If every time we think of a force we should think of a person, we should
see the world as the men and women who made the myths saw it. Everything
that moved, or made a sound, or flashed out light, or gave out heat was
a person to them; they could not think of the wind rushing through the
trees or the storm devastating the fields without out imagining someone
like themselves, only more powerful, behind the uproar and destruction,
any more than we can see a lantern moving along the road at night
without thinking instinctively that somebody is carrying it.

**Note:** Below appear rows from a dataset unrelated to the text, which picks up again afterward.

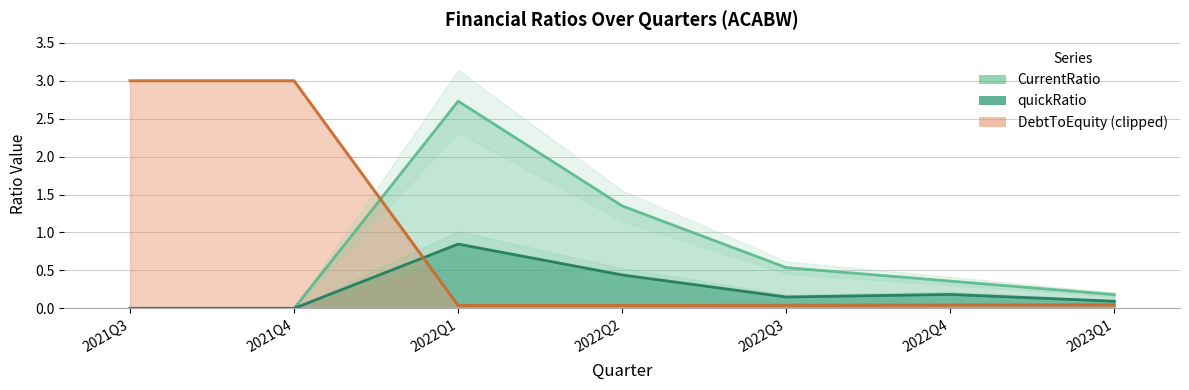

What is the label of the 5th point from the left?

2022Q3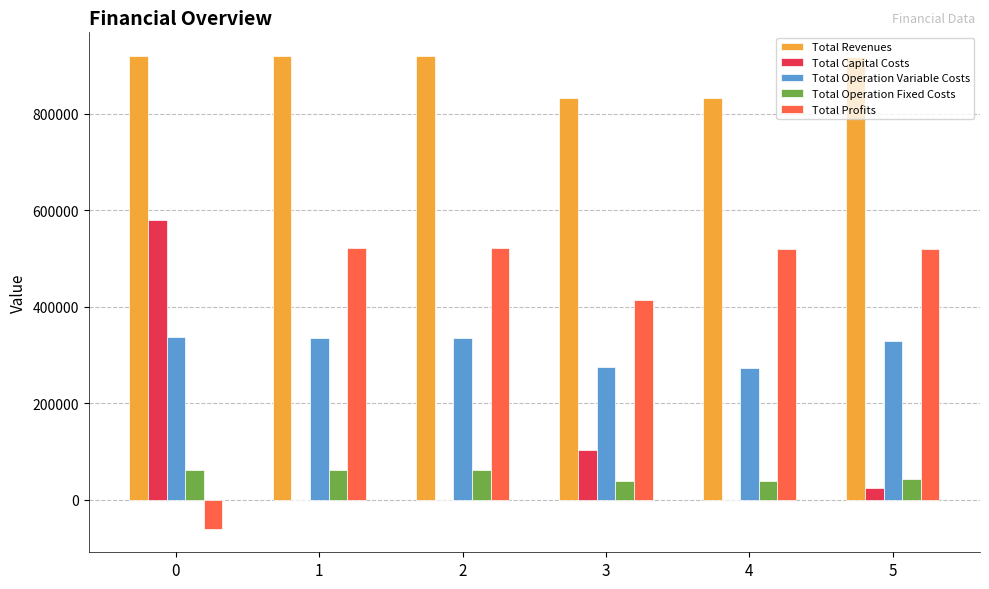

How many values in the Total Profits series exceed 519452?

3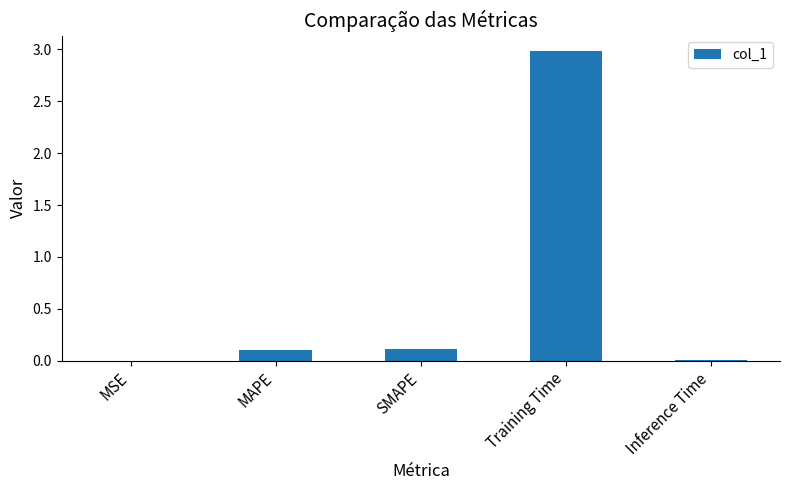

Which has a higher value, MAPE or Inference Time?

MAPE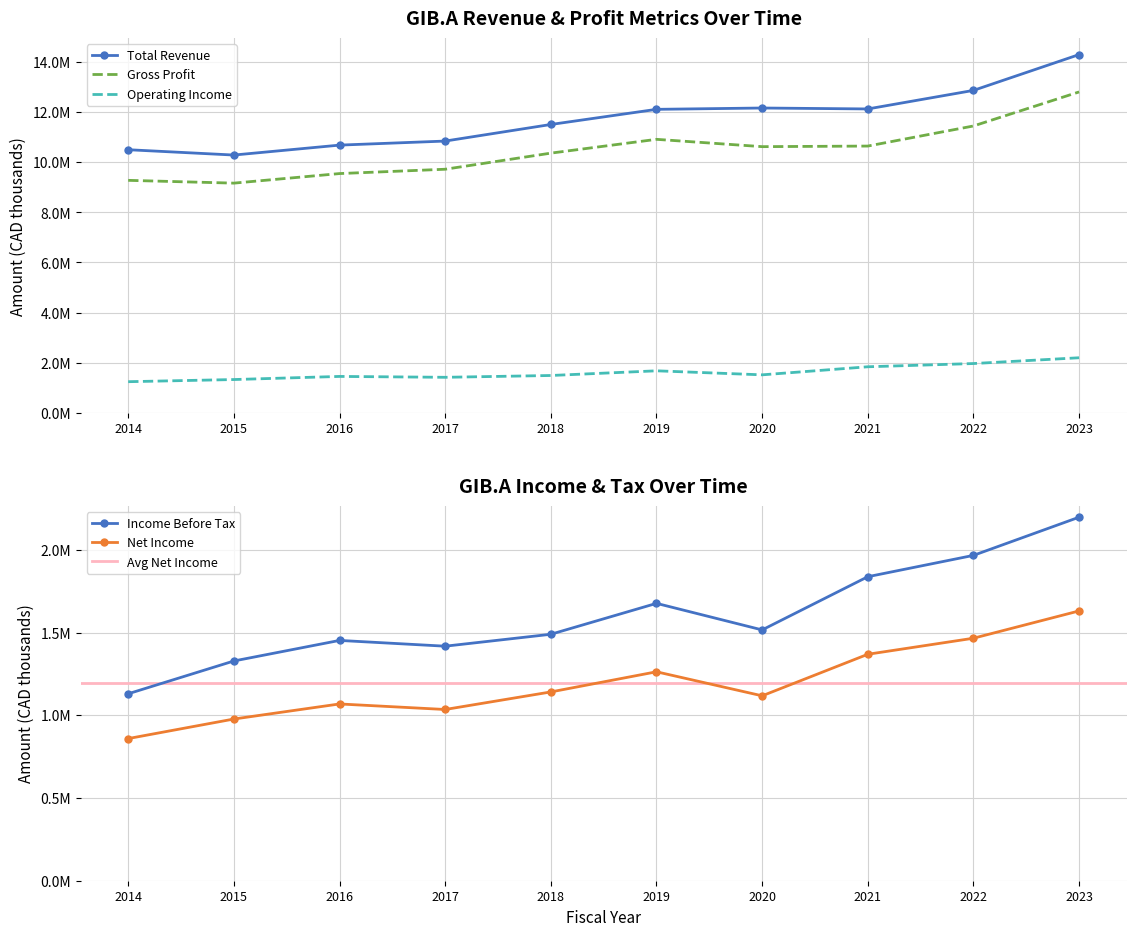

At which label is Income Before Tax closest to 1664100?

2019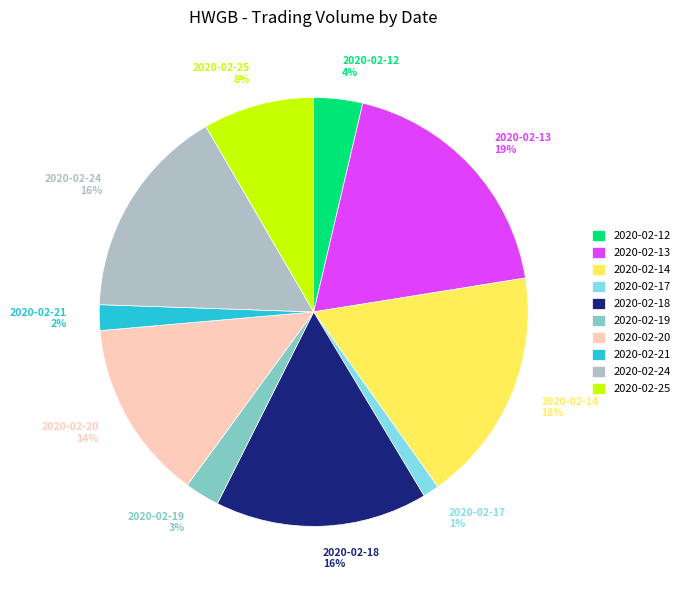

Which category has the smallest portion of the pie?

2020-02-17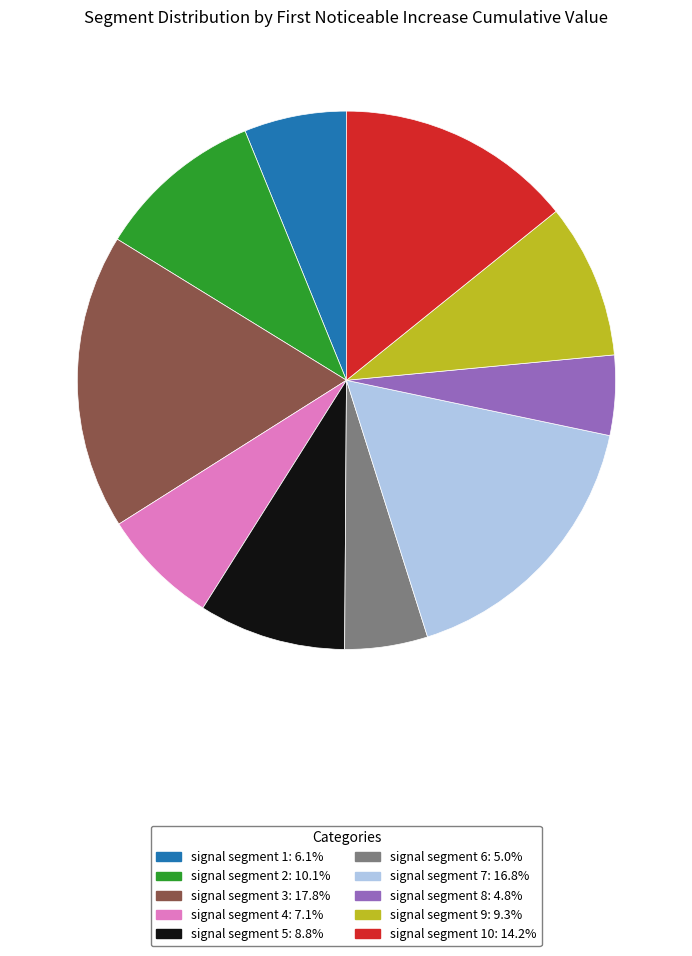

Is there any slice that represents more than half of the pie?

No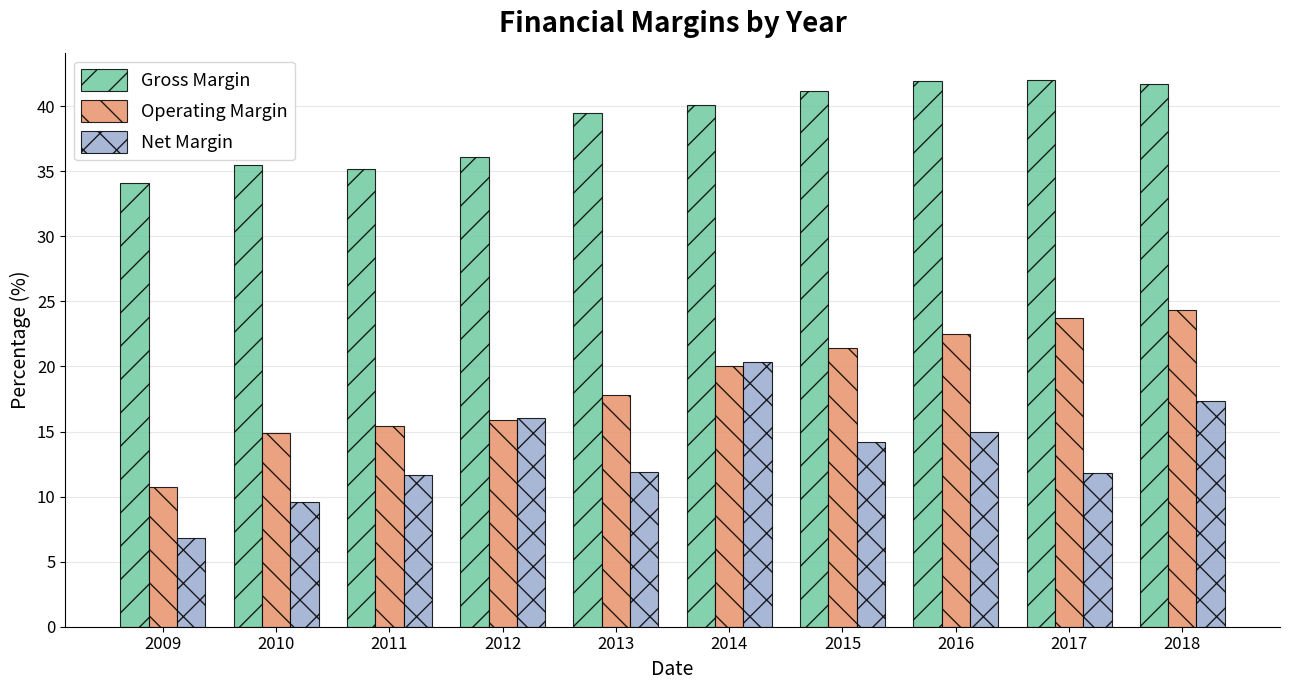

Between 2010 and 2015, which series saw the biggest shift?

Operating Margin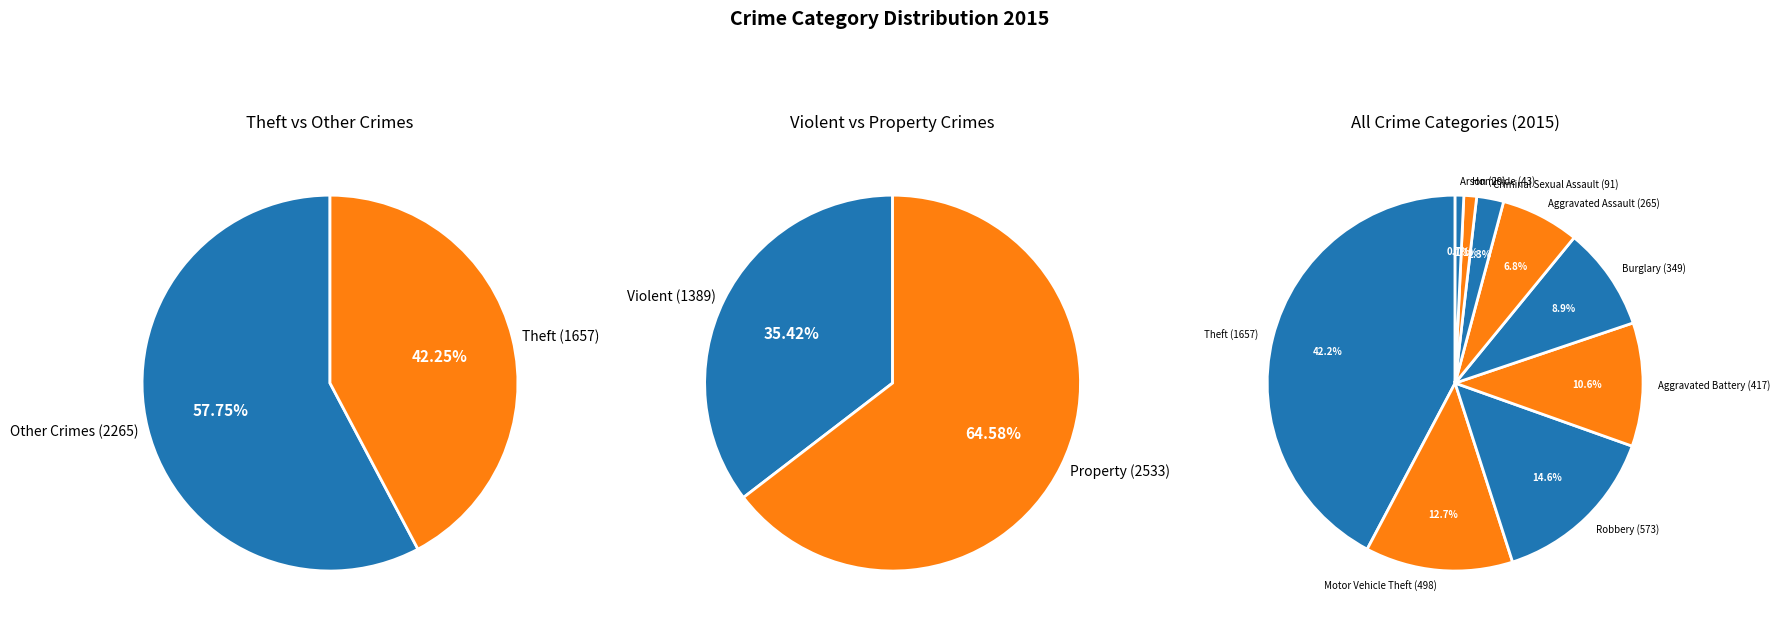

Is it true that Aggravated Assault is 7% of the pie?

True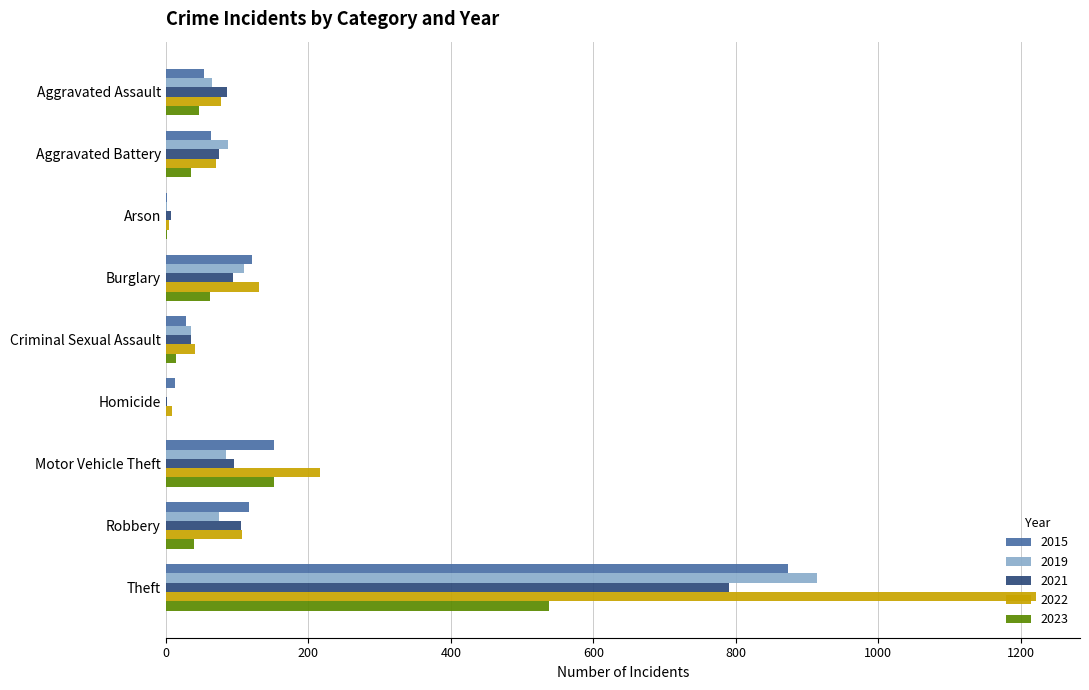

Which category has the highest value in the 2015 series?

Theft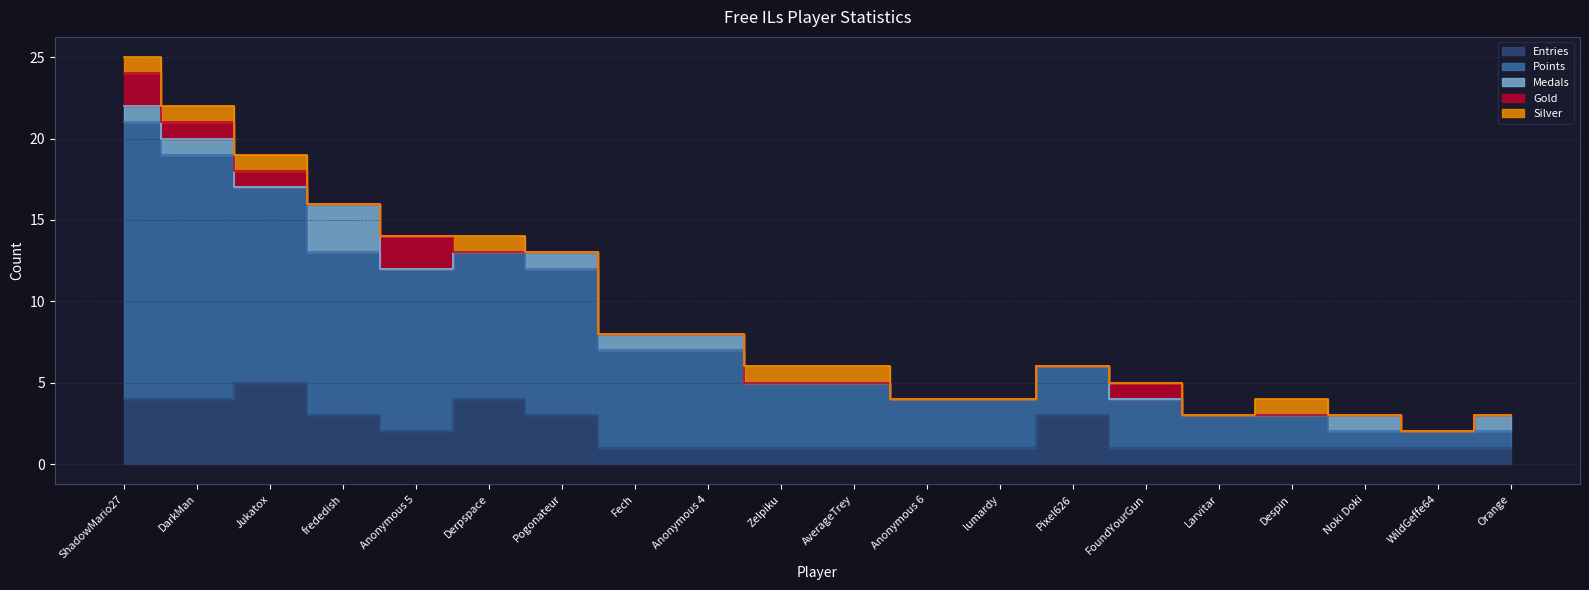

How many times do Gold and Silver cross each other?

1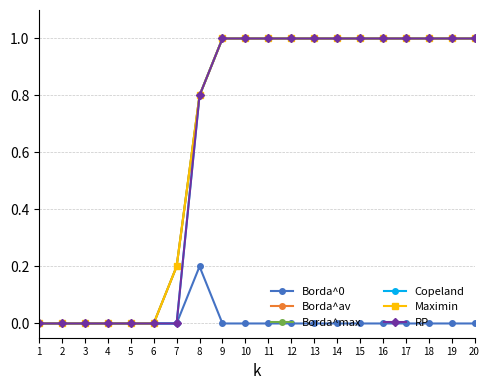

What is the value of the Borda^av point at the 8th from the left?

0.8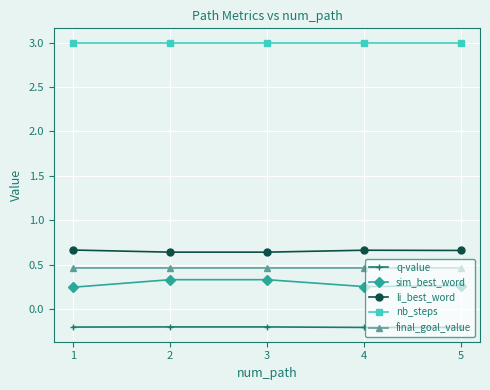

What is the value of the nb_steps point at the 1st from the left?

3.0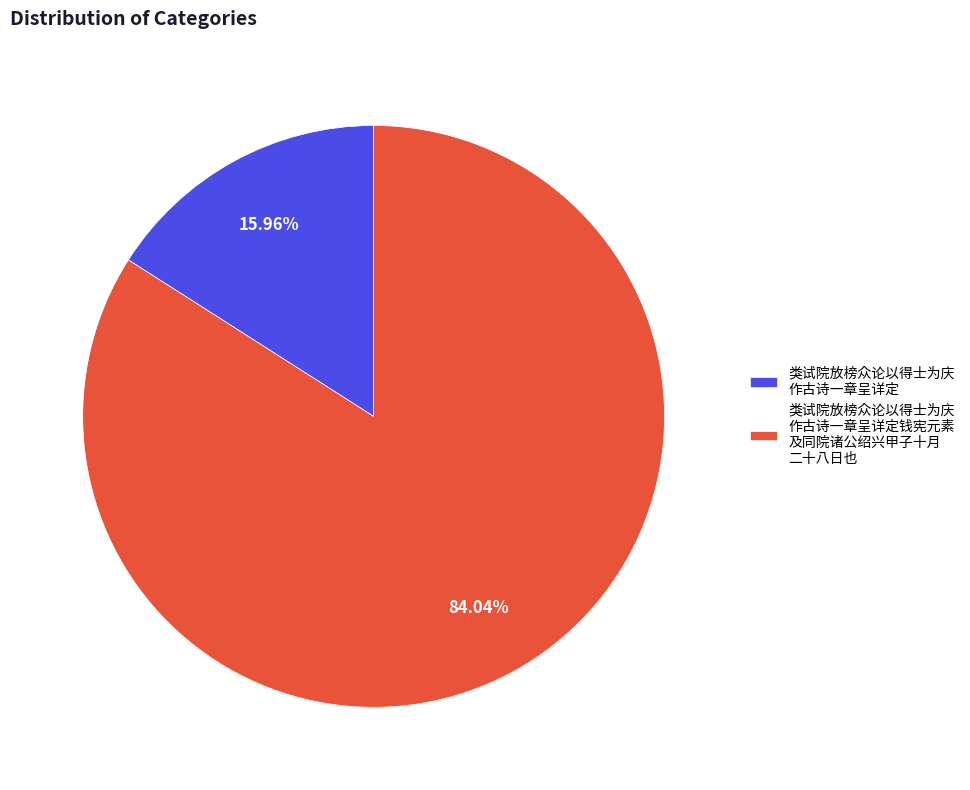

Between 类试院放榜众论以得士为庆 作古诗一章呈详定 and 类试院放榜众论以得士为庆 作古诗一章呈详定钱宪元素 及同院诸公绍兴甲子十月 二十八日也, which is larger?

类试院放榜众论以得士为庆 作古诗一章呈详定钱宪元素 及同院诸公绍兴甲子十月 二十八日也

Our idea of the world is scientific because it is based on exact though
by no means complete knowledge; the myth-makers' idea of the world was
poetic because, with very incomplete knowledge, they could not imagine
how anything could be done unless it was done as they did things. When
the black clouds gather on a summer afternoon and roll up the sky in
great, terrifying masses, and the lightning flashes from them and the
crash of the thunder fills the air and the rain beats down the crops, we
feel as if we were in the laboratory of nature seeing a wonderful
experiment made; when our ancestors saw the same spectacle they were
sure that a great dragon, breathing fire and roaring with anger, was
ravaging the earth. As children to-day imagine that dolls are alive,
that fairies dance in moonlit meadows on summer nights, or beasts or
Indians make the sounds in the woods, so the people who made the myths
filled the world with creatures unlike themselves, but with something of
human intelligence, feeling and will.